Old Fave #6: Hackers redirect news website visitors, including federal employees, to evil, impostor websites
New Twist: Hackers pollute legitimate news sites with invisible malware that gloms on to government computers
Kellermann’s research points to a 600 percent increase in these “watering hole” attacks this year.
Old Fave #7: Attackers hijack systems remotely through the Web
New Twist: Attackers command systems through online and real-world trespassing
"Think a possible attack on an electrical substation," says Mike McNerney, a security consultant at Delta Risk who previously served as a cyber policy adviser for the secretary of defense.
Old Fave #8: Stealing intellectual property to use for competitive advantage, as in the many cases where Chinese nationals allegedly stole IP from U.S. companies and agencies
New Twist: "Using information itself as a weapon to embarrass, intimidate or extort,” McNerney says
Old Fave #9: Terrorist organizations, like al Qaida, recruit extremists through social networks
New Twist: Terrorists corrupt computer networks
"While a significant computer network attack capability -- at least on par with major nation states -- may not be within the reach of organizations such as ISIS in the very near term, they may increasingly turn to cyber extortion as a means to supplement their kidnapping and ransom business," says Frank Cilluffo, director of the Homeland Security Policy Institute at George Washington University. This could mean injecting "ransomware" that freezes a computer's data until the victim divulges certain information, in essence kidnapping data.

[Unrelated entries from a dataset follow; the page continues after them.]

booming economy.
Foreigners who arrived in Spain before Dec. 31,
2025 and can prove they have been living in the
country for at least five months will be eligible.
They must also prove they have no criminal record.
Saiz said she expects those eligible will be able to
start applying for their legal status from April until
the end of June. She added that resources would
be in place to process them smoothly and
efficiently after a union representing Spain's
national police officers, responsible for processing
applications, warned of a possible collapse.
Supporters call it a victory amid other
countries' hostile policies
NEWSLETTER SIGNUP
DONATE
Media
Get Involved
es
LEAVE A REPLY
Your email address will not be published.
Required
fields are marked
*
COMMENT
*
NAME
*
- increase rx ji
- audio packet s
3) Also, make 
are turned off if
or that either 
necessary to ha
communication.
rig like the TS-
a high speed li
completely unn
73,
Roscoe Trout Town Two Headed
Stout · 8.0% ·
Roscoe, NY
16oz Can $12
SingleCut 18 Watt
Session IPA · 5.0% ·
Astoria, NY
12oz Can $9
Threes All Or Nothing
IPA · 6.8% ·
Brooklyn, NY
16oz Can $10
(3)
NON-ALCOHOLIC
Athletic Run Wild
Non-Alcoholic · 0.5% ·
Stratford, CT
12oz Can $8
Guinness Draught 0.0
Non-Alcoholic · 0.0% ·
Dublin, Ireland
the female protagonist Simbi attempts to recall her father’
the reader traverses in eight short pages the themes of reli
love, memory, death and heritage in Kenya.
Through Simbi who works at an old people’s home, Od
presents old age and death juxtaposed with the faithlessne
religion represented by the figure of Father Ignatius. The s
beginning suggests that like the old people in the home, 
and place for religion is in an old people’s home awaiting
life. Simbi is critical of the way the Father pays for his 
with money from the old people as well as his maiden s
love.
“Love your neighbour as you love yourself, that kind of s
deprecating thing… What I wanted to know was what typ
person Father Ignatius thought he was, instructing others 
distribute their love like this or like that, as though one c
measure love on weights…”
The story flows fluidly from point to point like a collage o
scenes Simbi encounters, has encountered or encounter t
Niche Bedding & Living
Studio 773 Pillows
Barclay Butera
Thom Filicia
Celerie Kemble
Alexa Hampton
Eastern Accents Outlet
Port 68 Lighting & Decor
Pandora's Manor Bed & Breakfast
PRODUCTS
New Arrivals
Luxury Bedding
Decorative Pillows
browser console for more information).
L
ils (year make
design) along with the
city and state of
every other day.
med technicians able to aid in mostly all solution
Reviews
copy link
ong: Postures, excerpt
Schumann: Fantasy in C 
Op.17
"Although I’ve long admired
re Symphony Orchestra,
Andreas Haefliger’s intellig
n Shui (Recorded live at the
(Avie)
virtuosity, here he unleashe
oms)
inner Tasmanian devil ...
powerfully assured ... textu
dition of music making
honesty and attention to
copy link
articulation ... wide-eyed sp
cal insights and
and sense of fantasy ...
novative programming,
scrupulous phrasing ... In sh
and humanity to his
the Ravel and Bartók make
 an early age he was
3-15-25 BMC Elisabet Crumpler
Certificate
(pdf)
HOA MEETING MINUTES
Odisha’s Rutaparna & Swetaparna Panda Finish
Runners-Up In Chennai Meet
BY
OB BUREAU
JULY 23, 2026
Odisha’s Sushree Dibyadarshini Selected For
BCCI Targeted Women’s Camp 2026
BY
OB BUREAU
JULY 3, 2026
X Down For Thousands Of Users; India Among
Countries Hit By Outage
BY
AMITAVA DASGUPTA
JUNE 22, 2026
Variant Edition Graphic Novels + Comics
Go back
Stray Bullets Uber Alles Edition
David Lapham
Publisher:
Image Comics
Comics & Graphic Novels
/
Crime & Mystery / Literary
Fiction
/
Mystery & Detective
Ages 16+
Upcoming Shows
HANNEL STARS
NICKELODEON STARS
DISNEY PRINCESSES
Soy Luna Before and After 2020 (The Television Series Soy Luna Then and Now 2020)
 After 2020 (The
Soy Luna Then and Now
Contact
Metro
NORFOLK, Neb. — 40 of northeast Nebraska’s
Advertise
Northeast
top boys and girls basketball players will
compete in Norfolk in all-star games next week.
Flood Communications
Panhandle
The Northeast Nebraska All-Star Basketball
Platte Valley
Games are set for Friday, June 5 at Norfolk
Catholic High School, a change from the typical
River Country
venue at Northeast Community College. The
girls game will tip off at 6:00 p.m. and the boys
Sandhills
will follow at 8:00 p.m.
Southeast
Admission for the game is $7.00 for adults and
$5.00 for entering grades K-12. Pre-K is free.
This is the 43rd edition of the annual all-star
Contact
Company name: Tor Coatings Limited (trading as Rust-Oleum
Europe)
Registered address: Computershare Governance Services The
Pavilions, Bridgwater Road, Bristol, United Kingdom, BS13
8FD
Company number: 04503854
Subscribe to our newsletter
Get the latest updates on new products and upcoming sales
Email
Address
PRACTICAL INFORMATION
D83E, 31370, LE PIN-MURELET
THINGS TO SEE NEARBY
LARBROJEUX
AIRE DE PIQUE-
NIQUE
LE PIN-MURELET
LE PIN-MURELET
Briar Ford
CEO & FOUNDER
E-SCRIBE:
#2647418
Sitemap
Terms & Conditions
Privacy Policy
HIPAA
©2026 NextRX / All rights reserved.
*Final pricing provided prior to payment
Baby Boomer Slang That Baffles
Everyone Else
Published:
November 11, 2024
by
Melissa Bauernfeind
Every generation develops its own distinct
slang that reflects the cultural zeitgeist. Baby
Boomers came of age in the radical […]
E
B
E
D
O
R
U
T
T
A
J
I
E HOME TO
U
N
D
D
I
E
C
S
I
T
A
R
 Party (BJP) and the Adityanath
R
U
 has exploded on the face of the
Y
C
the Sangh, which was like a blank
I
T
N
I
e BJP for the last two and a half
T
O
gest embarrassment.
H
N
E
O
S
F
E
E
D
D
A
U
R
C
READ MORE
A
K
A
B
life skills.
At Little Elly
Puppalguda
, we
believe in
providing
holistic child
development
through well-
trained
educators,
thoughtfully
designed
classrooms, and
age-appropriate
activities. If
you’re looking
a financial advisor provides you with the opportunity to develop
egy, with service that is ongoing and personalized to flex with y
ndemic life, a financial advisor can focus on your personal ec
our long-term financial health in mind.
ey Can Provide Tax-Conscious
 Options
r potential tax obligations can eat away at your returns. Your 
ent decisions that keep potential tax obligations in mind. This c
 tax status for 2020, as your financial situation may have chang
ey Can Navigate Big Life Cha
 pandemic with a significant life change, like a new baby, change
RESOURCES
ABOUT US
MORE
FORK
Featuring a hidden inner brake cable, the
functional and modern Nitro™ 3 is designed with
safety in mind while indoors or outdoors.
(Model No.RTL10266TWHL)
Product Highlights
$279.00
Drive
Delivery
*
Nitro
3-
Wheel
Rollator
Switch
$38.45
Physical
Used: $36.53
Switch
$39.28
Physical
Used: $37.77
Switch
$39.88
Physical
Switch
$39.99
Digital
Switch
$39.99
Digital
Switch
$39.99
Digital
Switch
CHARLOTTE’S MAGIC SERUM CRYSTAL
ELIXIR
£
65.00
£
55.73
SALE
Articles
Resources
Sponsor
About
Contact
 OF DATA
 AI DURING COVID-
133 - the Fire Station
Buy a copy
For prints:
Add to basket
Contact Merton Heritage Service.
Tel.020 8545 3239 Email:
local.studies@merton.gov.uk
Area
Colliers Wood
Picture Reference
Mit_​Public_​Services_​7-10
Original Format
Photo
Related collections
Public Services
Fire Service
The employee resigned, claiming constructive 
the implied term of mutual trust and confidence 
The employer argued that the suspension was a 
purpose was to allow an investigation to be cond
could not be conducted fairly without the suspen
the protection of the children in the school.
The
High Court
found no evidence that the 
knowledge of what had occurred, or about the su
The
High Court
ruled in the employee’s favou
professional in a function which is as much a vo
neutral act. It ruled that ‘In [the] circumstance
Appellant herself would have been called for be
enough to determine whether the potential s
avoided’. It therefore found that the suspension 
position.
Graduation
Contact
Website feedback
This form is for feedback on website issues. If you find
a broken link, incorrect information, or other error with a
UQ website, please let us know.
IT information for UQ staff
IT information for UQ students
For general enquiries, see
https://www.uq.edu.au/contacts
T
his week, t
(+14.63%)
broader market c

Old Fave #10: Cyber gangs expand their criminal networks to move stolen IDs and cash
New Twist: Cyber gangs team with the real-world mafia to move product
"As the physical and cyber domain converge, so too will organized crime -- old criminal organizations will increasingly cooperate with their newer tech savvy criminal counterparts," says Cilluffo, who served as a special assistant to President George W. Bush. Russian organized crime “will take on even greater significance in both the cyber and physical domain in the days ahead.”